How Does Changing Distance Affect Repulsive Force Between Charged Particles?

[Kathi201]

Charges Q1 and Q2 exert repulsive forces of 10N on each other. What is the repulsive force when their separation is decreased so that their final separation is 80% of their initial separation.
A. 16N
B. 12N
C. 10N
D. 8.0N
E. 6.4N

I think you have to use the equation F = K (Q1)(Q2)/ r^2 and multiply the distance (r) by .80 but I'm not sure how you calculate the force if you also have another unknown in the equation (r).

Another question..

An electron is moving horizontally east in an electric field that points vertically upward. The electric force on the electron is
A.zero
B.upward
c.downward
d.to the west
e. to the east

My thoughts are that it is B. upward. The reason for my thinking is because I am pretty sure the electric field points in the same direction as the force but I am not quite sure if my thinking is right.

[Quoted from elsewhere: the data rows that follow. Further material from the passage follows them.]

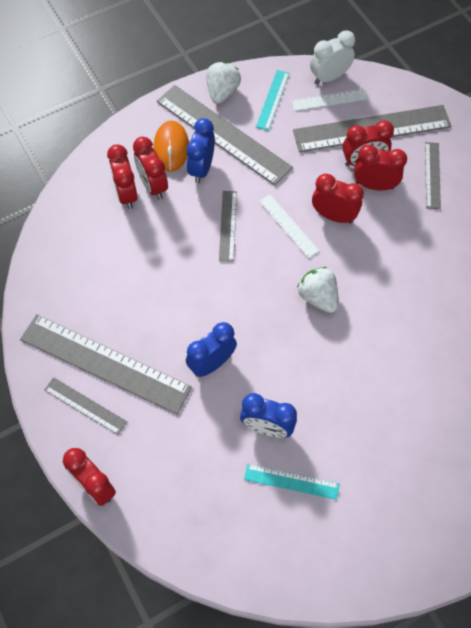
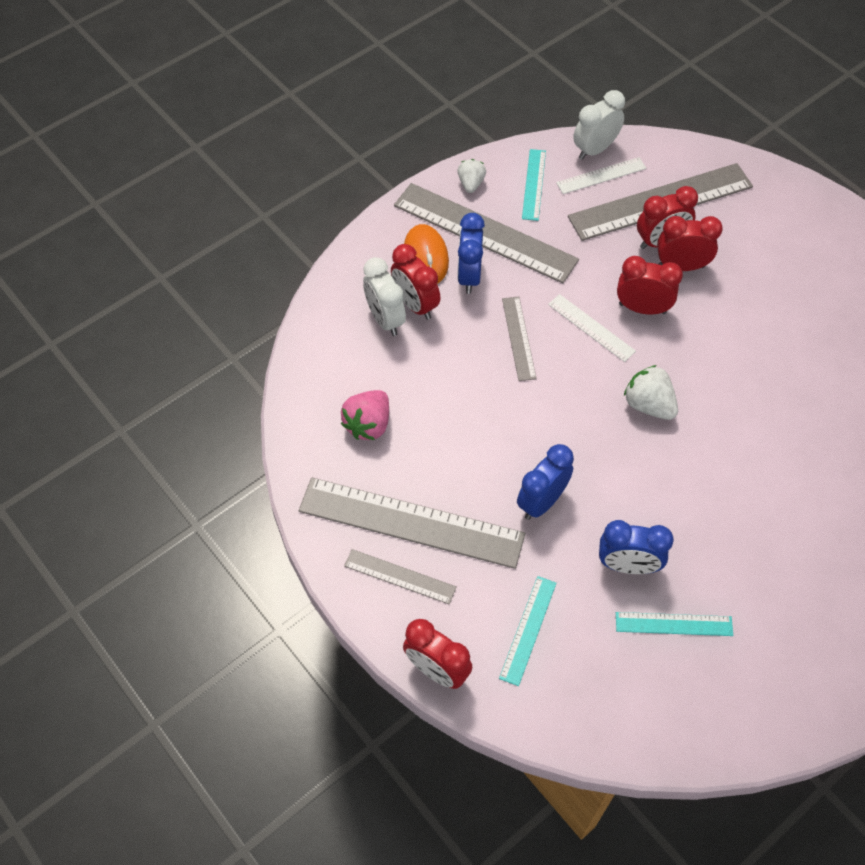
camera: 10 degrees left, 5 degrees down
red clock [107,144,138,209] -> white clock [363,257,406,336]
white strawberry [206,62,241,104] -> white strawberry [458,159,486,193], size x0.66
grey ruler [425,142,441,209] -> none
none -> pink strawberry [341,390,389,440]
none -> turquoise ruler [499,576,556,686]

any help would be really appreciated...

 

[edziura]

For the 1st question, if ri is the initial separation, then rf (final separation) is 0.8ri. The ri will cancel out.

Your answer to the second question is correct.

 

[Deadleg]

bleh edziura would be right.

 

[Kathi201]

Thank you for your help. I am still a bit confused on the first problem. If I use the equation F = K (Q1)(Q2)/r^2 I am not getting any of the answers that are provided. Here's how I worked it out

F = 8.99E9 (10N)(10N) / (Rf - Ri)^2

Rf = .8Ri

F = 8.99E9 (10N)(10N) / (.8Ri - Ri)^2 so Ri cancels

I have a feeling that my Q1 and Q2 values are wrong but I am not sure where to go from here.

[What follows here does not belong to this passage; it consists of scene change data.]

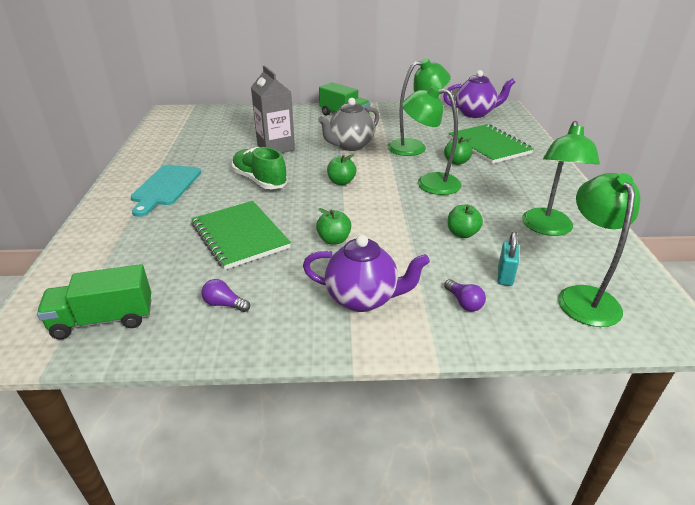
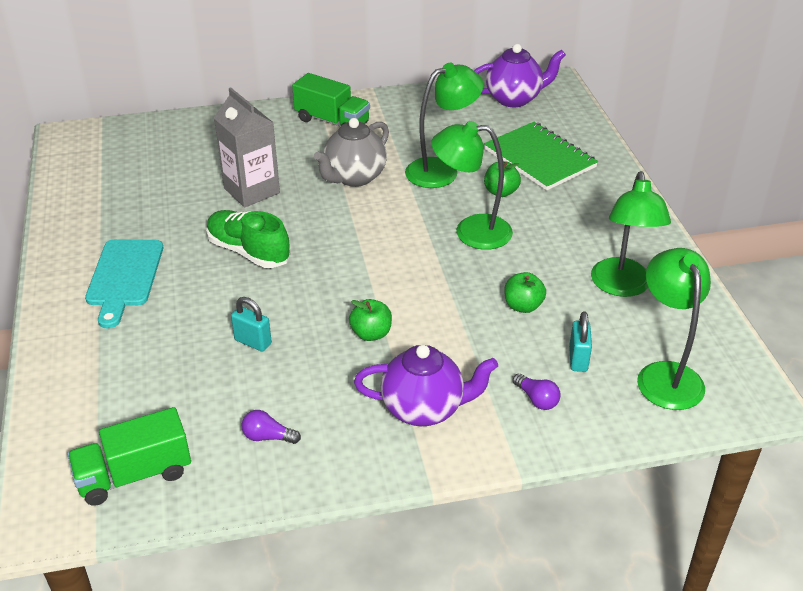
camera: 10 degrees left, 5 degrees up
green notebook [191,201,291,270] -> turquoise padlock [231,297,272,352]
green apple [327,154,356,185] -> none

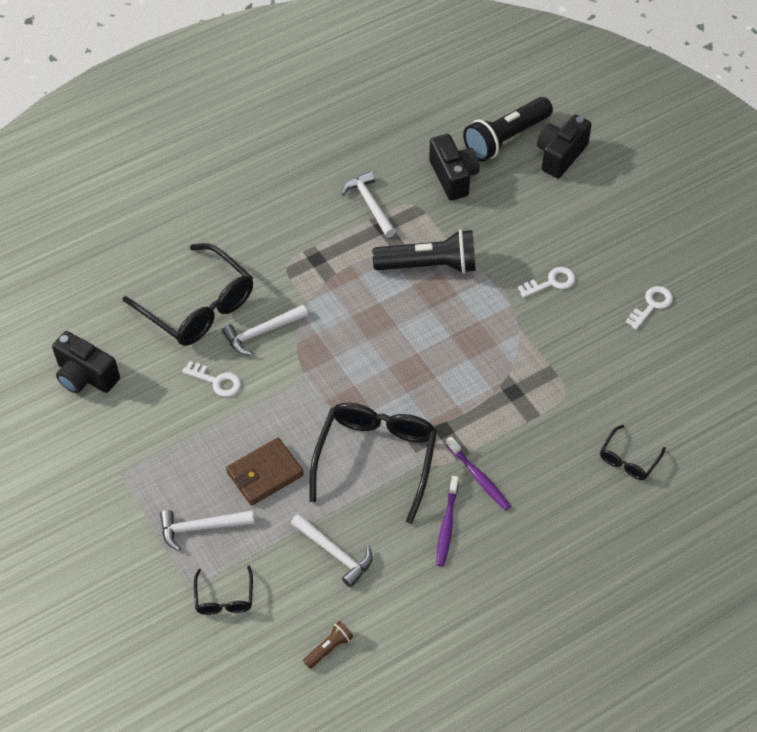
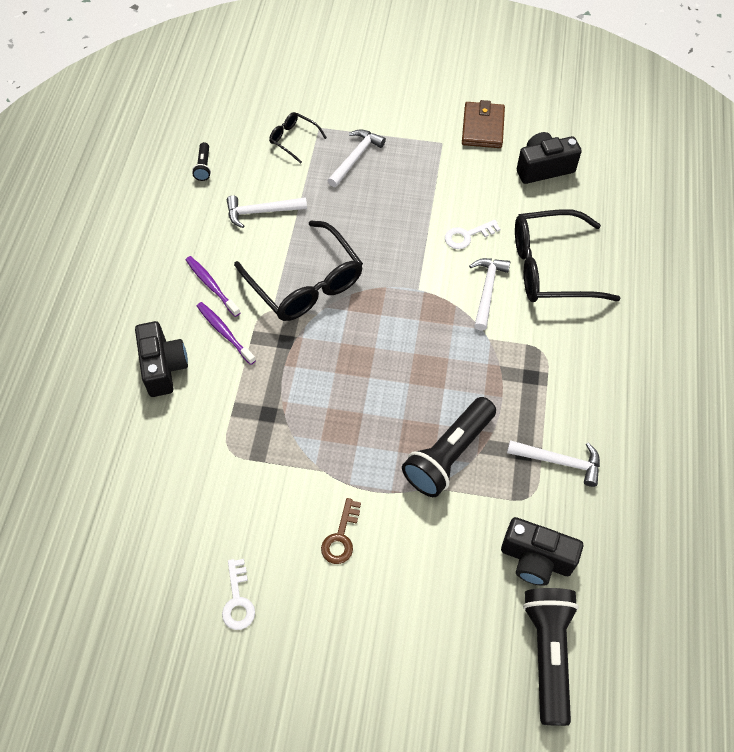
camera: 130 degrees right, 5 degrees up
brown wallet [226,438,304,506] -> brown wallet moved to [462,100,505,148]
brown flashlight [303,621,353,669] -> black flashlight [192,142,211,181]
purple toothbrush [446,436,511,511] -> purple toothbrush turned 45 degrees clockwise [197,302,256,365]
white key [518,267,575,298] -> brown key [321,498,361,564]
black camera [537,114,592,178] -> black camera moved to [135,321,188,397]
black glasses [600,425,666,480] -> none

Thanks again for all of your help!

 

[Deadleg]

$$Q$$ is not force, it is charge. They are simply constants in the equation in this context. Try using $$F\propto\frac{1}{r^2}$$

Shouldn't the second question be downwards, because if the field lines goes upwards, that means a negative charge will be at the top, therefore repelling the electron downwards?

 

[Kathi201]

So for the first question if F is proportional to 1/r^2 than this is what I am getting

Ff-10N = 1/r^2

Ff-10N = 1/.8^2

Ff-10N = 1.56

Ff = 1.56 +10N = 11.6 or 12N which is one of my answers.


For the second question I came up with the answer upward by looking at the equation F = qE. This shows that whatever direction the electric field is in, which in this case is vertically upward the electric force on that electron is upward. Your conclusion could be right but I think this is what we talked about in class this week.

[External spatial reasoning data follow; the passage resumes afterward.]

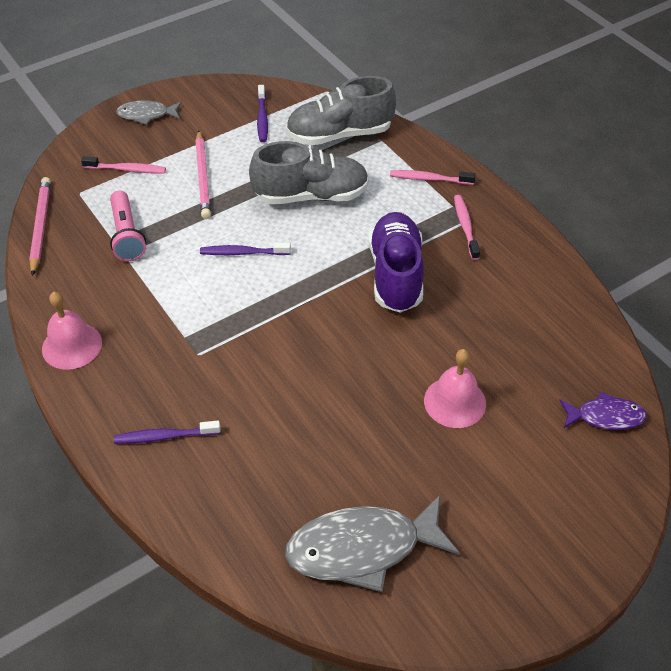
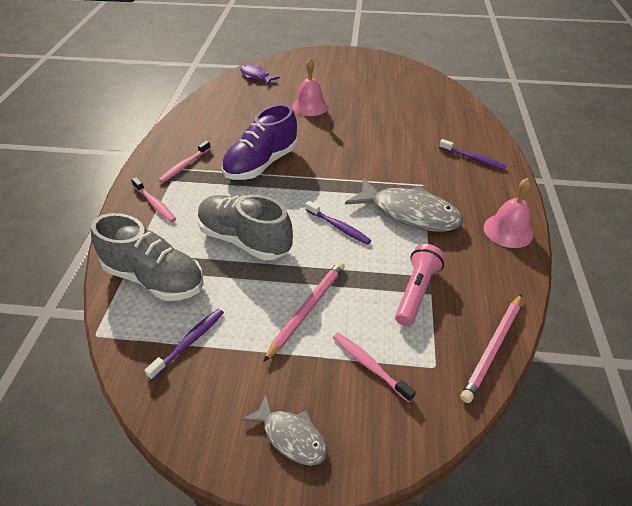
camera: 140 degrees left, 5 degrees down
grey fish [285,495,460,592] -> grey fish moved to [345,177,463,232]

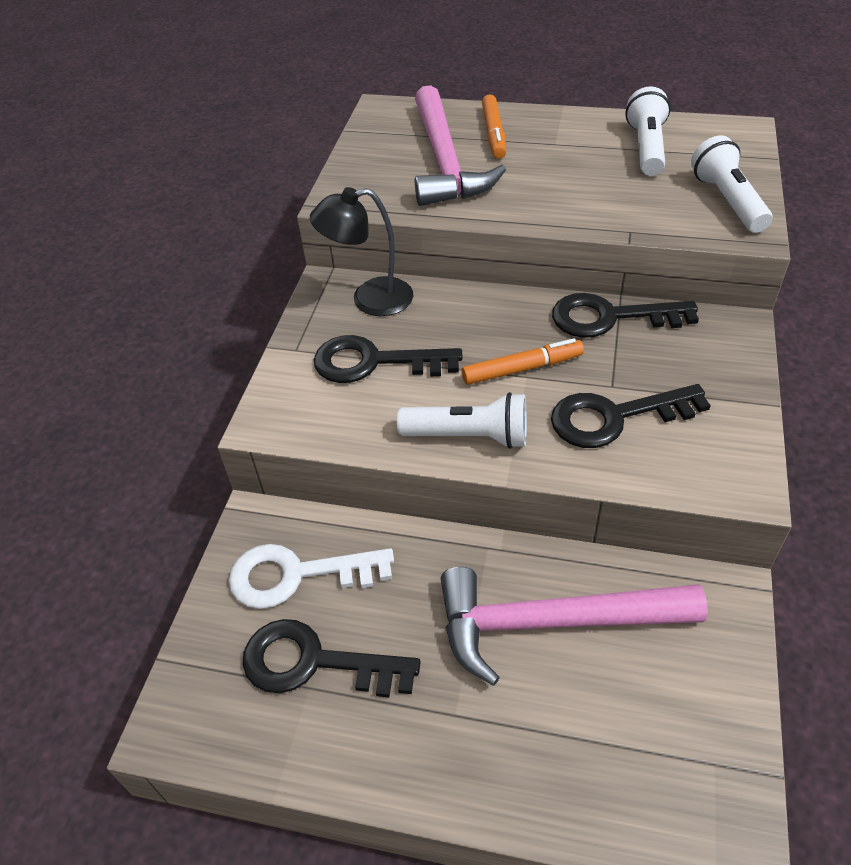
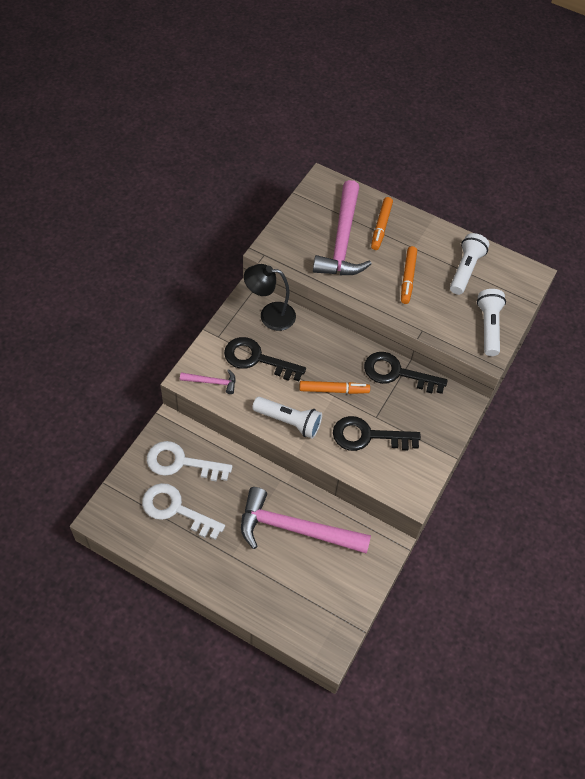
camera: 10 degrees right, 10 degrees up
black key [242,619,421,698] -> white key [142,483,225,540]
none -> pink hammer [180,369,235,394]
none -> orange marker [401,246,417,304]

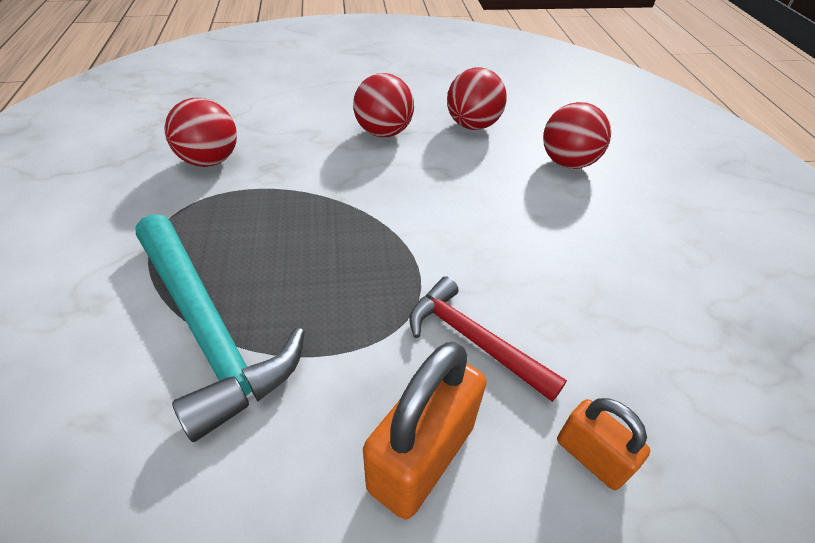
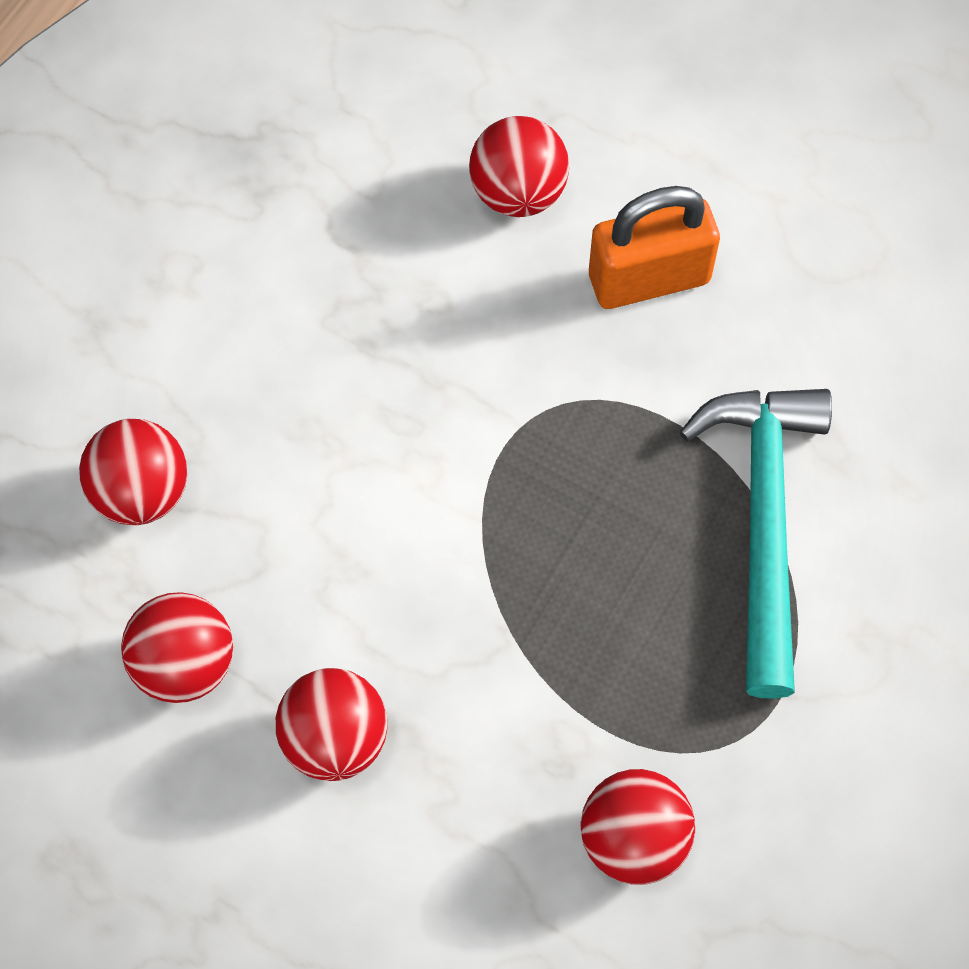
camera: 140 degrees left, 20 degrees up
red hammer [409,276,567,402] -> none
orange padlock [557,398,651,490] -> red ball [469,116,569,217]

Thanks again for your help!

 

[Kathi201]

Now that I think about it I think you might be right for the second question because an electron is negatively charged and if there is a negatively charged object the force and the electric field are opposite. Thanks for the tip on that one!

 

[Deadleg]

And for an electron, $$q$$ is negative, so in $$F=Eq$$, $$F$$ will be negative ie against the electric field :)

I don't think proportionalities work like that... I haven't done a lot of work with them, but by looking at the relationship, if r decreases, $$F$$ will increase yes? So if r decreases by 80%, $$r^2$$ decreases by 64%, then $$F$$ must increase by the same percentage.